▸ **Problem requirements**: Every entry below needs to be repeated exactly.

▸ **Information**:
====
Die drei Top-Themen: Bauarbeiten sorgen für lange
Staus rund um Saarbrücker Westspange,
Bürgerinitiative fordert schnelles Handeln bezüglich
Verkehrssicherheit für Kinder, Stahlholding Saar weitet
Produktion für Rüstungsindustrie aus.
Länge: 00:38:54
====
▸ **Answer box**:
Die drei Top-Themen: Bauarbeiten sorgen für lange
Staus rund um Saarbrücker Westspange,
Bürgerinitiative fordert schnelles Handeln bezüglich
Verkehrssicherheit für Kinder, Stahlholding Saar weitet
Produktion für Rüstungsindustrie aus.
Länge: 00:38:54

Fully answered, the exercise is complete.